Easter, 18, a senior who was nominated by Sheridan High School, raised money to purchase the freedom of approximately 60 women and children being held in “Trokosi” slavery in Ghana, West Africa, by selling specially inscribed bracelets and sunglasses, according to the awards program.

Easter became aware of the plight of the women through the Every Child Ministries that raises money to buy the women and their children from the local priests who hold them in bondage and physically abuse them. The women are sold by their families to the priests in compensation for a crime committed by a family member.

Motivated by the plight of the women, Easter and her sister ordered inscribed silicone bracelets and sunglasses and sold them at churches and at church camps. For every $200 raised, one slave and all of her children are released.

Blake, 13, was nominated for the volunteer award by Little Rock’s Pulaski Heights Middle School, where he is an eighth-grader.

He led a project to build two raised garden beds at an emergency shelter, plant fruits and vegetables in the beds and teach young residents of the shelter how to take care of them. Blake developed the garden plan for a Boy Scout project at Methodist Family Health, which houses a temporary emergency shelter for children and teens who don’t have parents or a safe place to live.

Blake raised the money, bought supplies and recruited Scouts, friends and shelter residents to build and plant the beds.

As state honorees, Easter and Blake each will receive $1,000, an engraved silver medallion and an all-expense paid trip in early May to Washington, D.C., where they will join the top two honorees from the other states and the District of Columbia for four days of national recognition events. During the trip, 10 students will be named America’s top youth volunteers of 2013.

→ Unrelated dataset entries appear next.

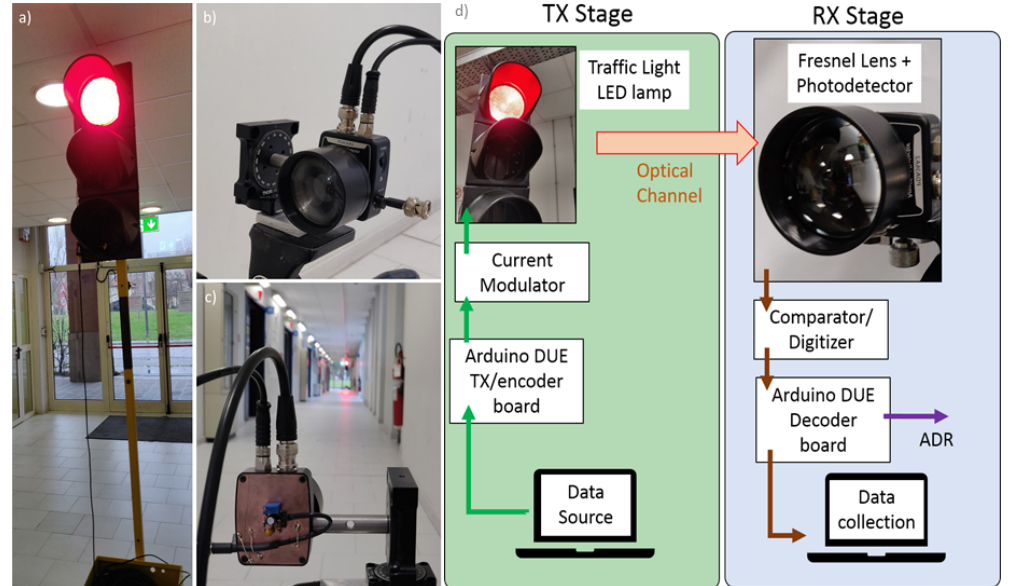
Figure 2. Experimental setup: ( a ) Transmitter unit: a standard traffic light that is used as a transmitter. ( b ) Receiver unit: photodetector, which consists of the Fresnel lens and an AC-coupled photodiode with a variable gain. ( c ) Receiver is positioned in front of traffic light and two system configurations, Optimal and Flat are used for performance analysis of the prototype. ( d ) Block diagram of the complete Visible Light Communication (VLC)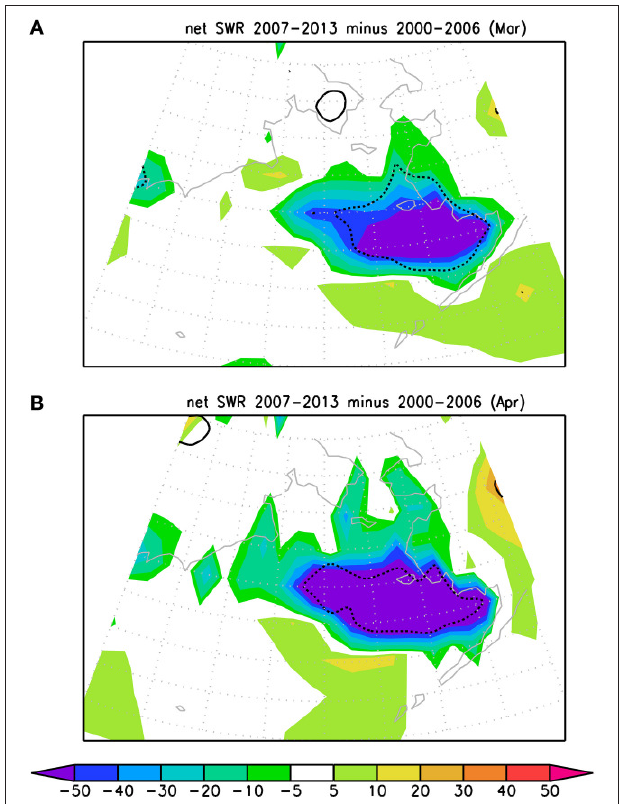
FIGURE 8 | Difference of surface net shortwave radiation (W/m 2 ) in March (A) and April (B) derived as mean during 2007–2013minus that during 2000–2006. The thick lines denote that the difference between 2007–2013 and 2000–2006 is significant at the 99% confidence level according to the Student t -test.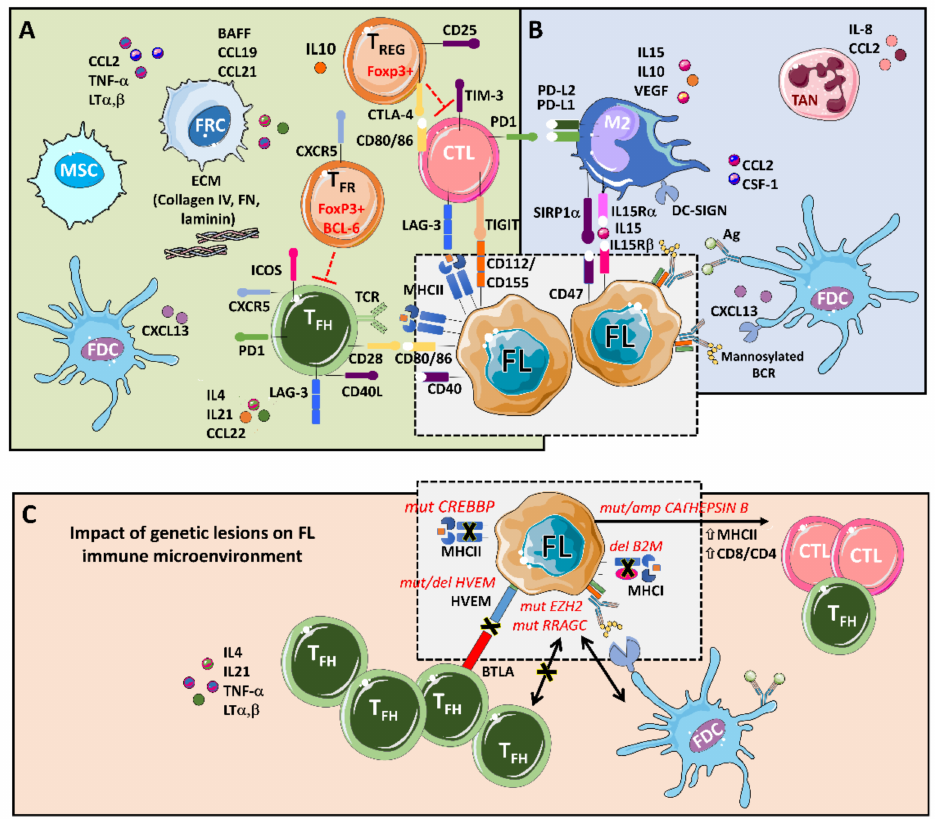
Figure 1. An integrative view of follicular lymphoma (FL) microenvironment and its crosstalk with genetic drivers. ( A ) FL is highly infiltrated with several T cell subpopulations, where T FH are fundamental players through MHC II and CD40L, while immunosuppressive T REG hamper cytotoxic T cells (CTLs) activation. Fibroblastic reticular cells (FRCs) also participate in immunosuppression by secreting extracellular matrix (ECM) proteins that regulate T cell trafficking and cooperate with T FH . ( B ) FL cells favor the recruitment of monocytes through CCL2 and CSF-1 that differentiate and polarize mostly into M2-like macrophages expressing PD-L1 and PD-L2 and dampening CTLs cytotoxic activity. Both macrophages and FDCs activate B cell receptors (BCRs) through lectins binding to mannosylated BCR. Likewise, FDCs also activate BCRs through the presentation of immunocomplexes to FL cells. Neutrophils are recruited through IL8 secretion in the FL niche and support lymphoma growth. ( C ) Several genetic alterations corrupt the microenvironment to better support FL. Mutations in CREBBP and deletions in B2M genes reduce MHC II and MHC I expression, respectively. On the contrary, aberrant CATHEPSIN B leads to an increase in MHC II expression and CD8 expansion. Both EZH2 and RRAGC mutations reduce the need for T FH help making FL cells more dependent on FDCs, while disruption of the HVEM–BTLA axis allows uncontrolled T FH support to FL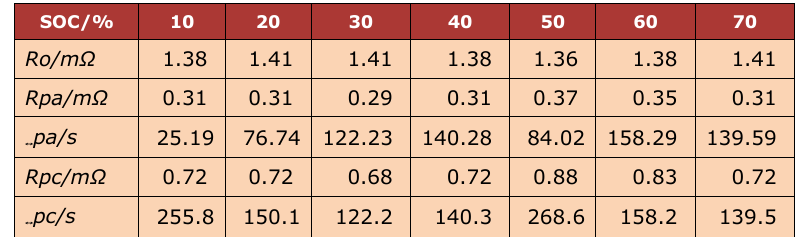
Table 2. Constant current test data based model parameters as a function of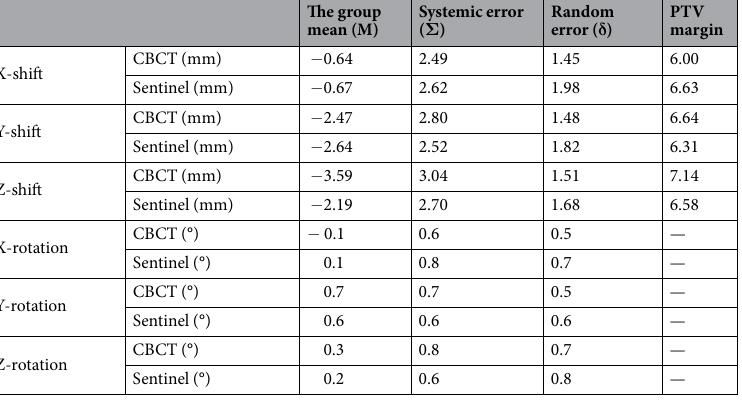
Table 2. Setup error of CBCT and sentinel before moving the treatment table. CBCT: cone-beam computerized tomography.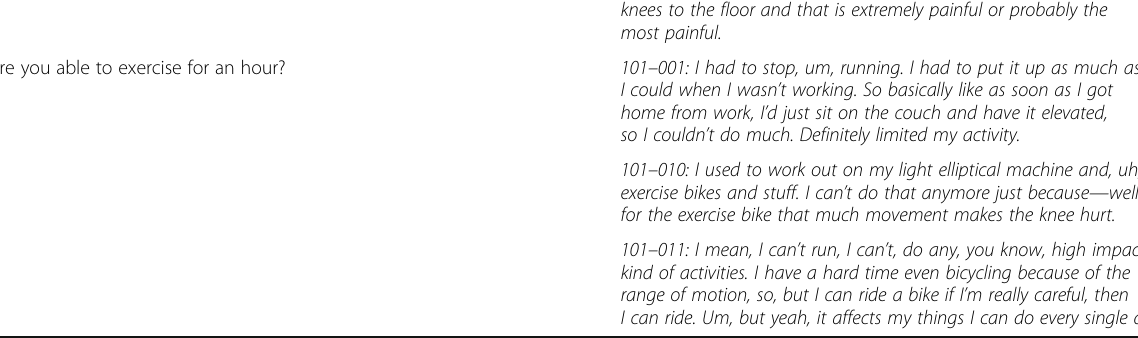
knees to the floor and that is extremely painful or probably the most painful.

Four additional Arkansas student volunteers were finalists for the state awards. The four are:

Tatiana Borecky, 17, of Fairfield Bay, a senior at Shirley High School, who volunteers at the Fairfield Bay Animal Shelter, as well as tutors younger students and assists in planning Red Ribbon Week anti-drug use activities.

Katherine Boyd, 17, a senior at Huntsville High School, who has helped to raise $7,800 as the team captain for an American Cancer Society Relay for Life team.

Robert Callahan, 16, of Rosie, a sophomore at Southside High School, helped open a food pantry at his school together with members of the Southside 4-H Club, of which Robert is currently president. The club raised $14,000 to start the pantry that now serves 300 people a month as well as provides food for schoolchildren to take home over the weekends.

Hailey Flatte, 18, of Fort Smith, a senior at Greenwood High School, created and carried out the “Distracted Driving Awareness Project” at her school to raise awareness about how 77 teenagers die each week in distracted driving accidents.